Learning to Care and Not to Care
Temperance and T.S. Eliot
As we enter war with Iran, as AI companies make deals with the “Department of War,” as people we know suffer loss and pain, and as we ourselves face difficulties, we all must learn how to care rightly. Recently I wrote about the importance of not trying to save everyone and everything. But that still leaves the problem of caring, of our emotional and mental rumination spent on the concerns of the world and our lives. We too often worry about the future or regret the past because we care too much.
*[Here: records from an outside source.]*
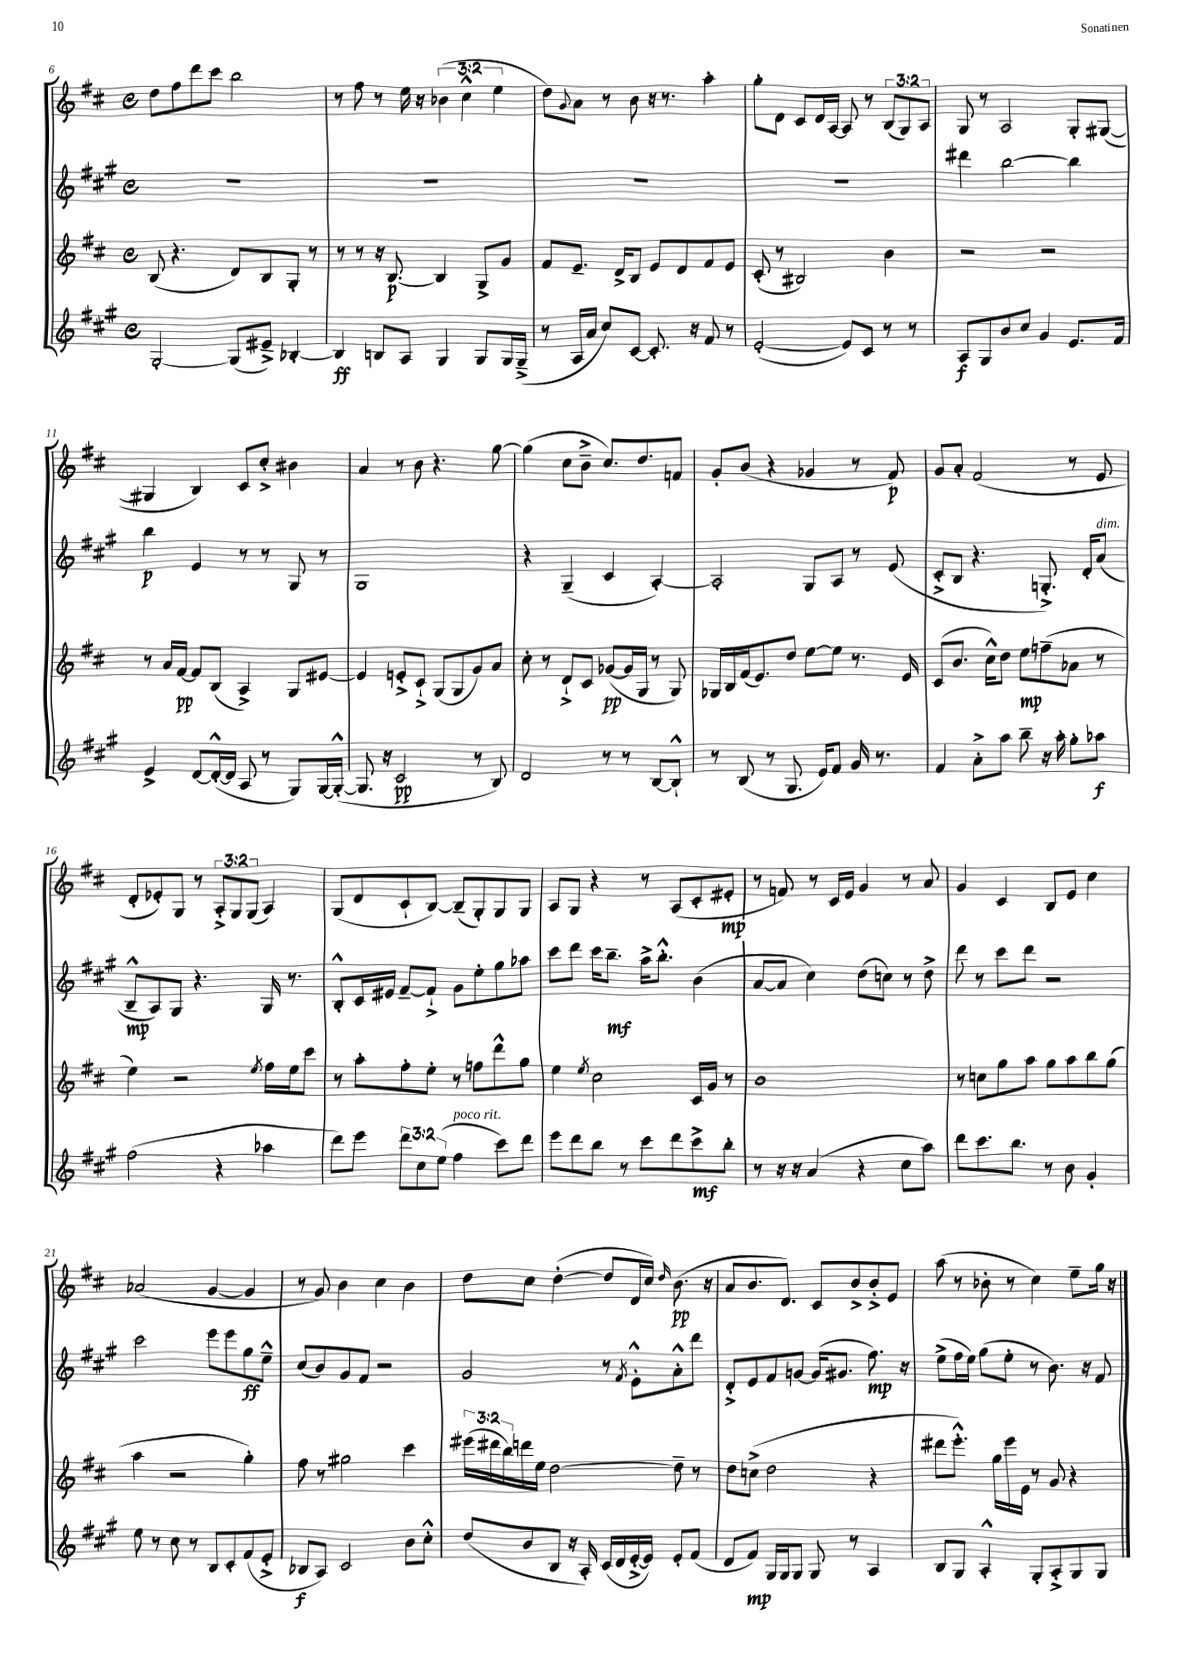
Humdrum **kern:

**kern	**kern	**kern	**kern
*staff4	*staff3	*staff2	*staff1
*clefG2	*clefG2	*clefG2	*clefG2
*k[f#c#g#]	*k[f#c#]	*k[f#c#g#]	*k[f#c#]
*M4/4	*M4/4	*M4/4	*M4/4
*met(c)	*met(c)	*met(c)	*met(c)
[2G#'/	(8B/	1r	8dd\L
.	4.r	.	8ff#\
.	.	.	8ddd\
.	.	.	8ccc#\J
(8G#/]L	8d/L)	.	2bb\
8e#~^/J)	8B/	.	.
[4B-'/	8G'/J	.	.
.	8r	.	.
=	=	=	=
4B-/]	8r	1r	8r
.	8r	.	8ff#\
8B/L	16r	.	8r
.	[8.B/	.	.
8A/J	.	.	16ee\
.	.	.	16r
4G#/	4B/]	.	(6b-\
.	.	.	6cc#^^\
8G#/L	8G^/L	.	.
.	.	.	6ee\
16G#/L	8g/J	.	.
(16G#~^/JJ	.	.	.
=	=	=	=
8r	8f#/L	1r	8dd\L)
.	.	.	8qqg/
16A/LL	8.e~/J	.	8a\J
16a/JJ	.	.	.
8cc#/L)	.	.	8r
.	16d^/LK	.	.
[8c#/J	8B/J	.	8b\
8.c#'/]	8e/L	.	16r
.	.	.	8.r
.	8d/	.	.
16r	.	.	.
8f#/	8f#/	.	4aa'\
8r	8e/J	.	.
=	=	=	=
([2e'/	(8c#'/	1r	8gg'\L
.	8r	.	8d\J
.	2B#/)	.	8c#/L
.	.	.	16d/L
.	.	.	[16A/JJ
8e/]L)	.	.	8A/]
8c#/J	.	.	8r
8r	4b\	.	(12B/L
.	.	.	12G/)
8r	.	.	.
.	.	.	12A/J
=	=	=	=
8A/L	2r	4ddd#\	8G/
8G#/	.	.	8r
8b/	.	[2bb\	2A/
8cc#/J	.	.	.
4g#/	2r	.	.
8.e/L	.	4bb\]	8G'/L
.	.	.	([8G#/J
16f#/Jk	.	.	.
=	=	=	=
4e^/	8r	4bb\	4G#/]
.	16a/LL	.	.
.	[16f#/JJ	.	.
[8d/L	8f#/]L	4e/	4B/)
(16d'^^/_L	(8B/J	.	.
16d/]JJ	.	.	.
8A/	4A^/)	8r	8c#/L
8r	.	8r	8cc#'^/J
8G#/L)	8G/L	8G#/	4b#\
[16G#/L	[8e#/J	8r	.
(16G#'^^/_JJ	.	.	.
=	=	=	=
8.G#/]	4e#/]	1G#	4a/
16r	.	.	.
2c#/	8e'^/L	.	8r
.	8c#`^/J	.	8b\
.	(8G/L	.	4.r
.	8G/	.	.
8r	8g/)	.	.
8B/)	8a/J	.	[8gg\
=	=	=	=
2d/	8cc#'\	4r	(4gg\]
.	8r	.	.
.	8d`^/L	(4G#~/	8cc#\L
.	8c#/J	.	8b~^\J
8r	([8g-/L	4c#/	8.cc#/L)
8r	16g-/]L	.	.
.	16G/JJ	.	8.dd/
[8B/L	8r	[4A'/)	.
8B`^^/]J	8G/)	.	8f/J
=	=	=	=
8r	16G-/LL	2A'/]	8g'/L
.	16B/	.	.
(8B/	(16f#/J	.	(8b/J
.	8.e/)	.	.
8r	.	.	4r
8.G#/	8dd/J	.	.
.	[8ee\L	8G#/L	4g-/
16e/LK)	.	.	.
8f#/J	8ee\]J	8A/J	.
16g#/	8.r	8r	8r
8.r	.	.	.
.	.	(8e/	8f#/)
.	16e/	.	.
=	=	=	=
4f#/	(8c#/L	8c#'^/L	8g/L
.	8.b/J	8B/J	8a'/J
8a'^\L	.	4.r	(2f#/
.	16cc#^^\LK)	.	.
8aa\J	8dd\J	.	.
8bb~\	8ee\L	.	.
16r	(8ff~\	8.G'^/)	.
16aa'\	.	.	.
8gg#'\L	8a-\J	.	8r
.	.	16d'/LK	.
8aa-\J	8r	(8a/J	8e/
=	=	=	=
(2ff#\	4ee\)	8B~^^/L	8d'/L
.	.	8A/)	8e-'/)
.	2r	8G#/J	8G/J
.	.	4.r	8r
4r	.	.	12A'^/L
.	.	.	12G/
.	.	.	(12G/J
.	8qee/	.	.
4aa-\	16ff#\LL	16G#/	4A/)
.	16ee\J	8.r	.
.	8ccc#\J	.	.
=	=	=	=
8ddd\L)	8r	8B'^^/L	(8G/L
8eee\J	8aa'\L	16c#/L	8d/
.	.	16e#/JJ	.
12ddd\L	8ff#'\	[8f#~/L	8c#`/
12cc#\	.	.	.
.	8ee'\J	8f#`^/]J	[8B/J)
(12ee\J	.	.	.
4ff#\	8r	8g#\L	(8B~/]L
.	8ff\L	8ee'\	8G'/)
8ccc#\L)	8ddd^^\	8gg#\	8G/
8ddd\J	8gg\J	8aa-\J	8G/J
=	=	=	=
8eee\L	4ee\	8ccc#\L	8A/L
8ddd\	.	8ddd\J	8G/J
.	8qee/	.	.
8bb\J	2cc#\	16ccc#\LK	4r
.	.	8.bb~\J	.
8r	.	.	.
8ccc#\L	.	16aa^\LK	8r
.	.	8.bb'^^\J	.
8ddd\	.	.	(8A/L
8ccc#^\	16c#/LL	(4b\	8c#'/
.	16g/JJ	.	.
8bb'\J	8r	.	8e#'/J
=	=	=	=
8r	1b	[8a/L	8r
16r	.	8a/]J	8f/)
16r	.	.	.
(4a/	.	4cc#\)	8r
.	.	.	16c#/LL
.	.	.	16e/JJ
4r	.	(8dd\L	4g/
.	.	8cc\J)	.
8cc#\L	.	8r	8r
8aa\J)	.	8dd^\	8a/
=	=	=	=
8ddd\L	8r	8ddd\	4g/
8.ccc#\	8cc\L	8r	.
.	8gg\	8ccc#\L	4c#/
8.bb\J	.	.	.
.	8aa\J	8ddd\J	.
8r	8gg\L	2r	8B/L
8b\	8aa\	.	8e/J
4g#'/	8bb\	.	4cc#\
.	(8gg\J	.	.
=	=	=	=
8ee\	4aa\	2ccc#\	(2a-/
8r	.	.	.
8cc#\	2r	.	.
8r	.	.	.
8B/L	.	8eee\L	[4g/
8c#'/	.	8eee\	.
(8f#/	4gg'\)	8gg#\	4g/]
8e'^/J	.	8ee~^^\J	.
=	=	=	=
8B-/L	8ff#\	(8cc#/L	8r
8A/J)	8r	8b/)	8g/)
2c#/	2gg#\	8g#/	4b\
.	.	8f#/J	.
.	.	2r	4cc#\
8b\L	4ccc#\	.	4b\
8cc#'^^\J	.	.	.
=	=	=	=
(8dd/L	(24eee#\LL	2g#/	8dd\L
.	24ddd#\	.	.
.	24bb\)	.	.
8b/	16ddd\	.	8cc#\J
.	16ee\JJ	.	.
8B/J	[2dd\	.	([4dd'\
16r	.	.	.
16A'/)	.	.	.
(16c#/LL	.	8r	8dd/]L
16d/	.	.	.
.	.	8qf#/	.
[16e'^/	.	8e'^^\L	16d/L
16e/]JJ)	.	.	16cc#/JJ)
.	.	.	16qqdd/
8e'/L	8dd~\]	8a'^^\	(8.b\
(8f#/J	8r	8ddd\J	.
.	.	.	16r
=	=	=	=
8d/L	8dd\L	8d'^/L	8a/L
8f#/J)	(8cc^\J	8e/	8.b/
16G#/LL	2dd\	8f#/	.
16G#/J	.	.	8.d/J)
8G#/J	.	[8g/J	.
8G#/	.	(16g/]LK	8c#/L
.	.	8.g#/J	.
8r	.	.	8b^/
4A/	4r	8.ff#\)	8b'^/
.	.	.	8e/J
.	.	16r	.
=	=	=	=
8B/L	8ddd#\L	(8ee^\L	(8aa\
8G#/J	8.eee'^^\J)	16ff#\L	8r
.	.	16ee\JJ)	.
4A'^^/	.	(8gg#\L	8b-'\
.	16gg\LL	.	.
.	16eee\	8ee'\J	8r
.	16e\JJ	.	.
8G#'/L	8r	8r	4cc#\)
8A'^/	8g/	8.b\)	.
8G#/	4r	.	8ee~\L
.	.	16r	.
8G#/J	.	8f#/	16gg\Jk
.	.	.	16r
==	==	==	==
*-	*-	*-	*-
The etymology of “care” comes from the Old English caru meaning “sorrow, anxiety, or grief.” We are “anxious” about the world or even our personal lives because we don’t know how things will turn out, we feel personally responsible, or we feel helpless. We “sorrow” over past mistakes or future possibilities that could harm ourselves, those we love, or even those across the globe. Which can lead us into caring too much, to inordinate, intemperate caring, where we take on the role of God and assume that it is our duty to control the safety of the world. This burden is crushing and despairing. What I’d like to offer today is an alternative, voiced by T.S. Eliot in his great poem, “Ash Wednesday” and in the 46th Psalm. Our duty is paradoxically to care and not to care. To “be still and know” that he is God. When we learn to do this, we don’t abandon our responsibility to love our neighbor, but we rightly (temperately) accept our limits before God.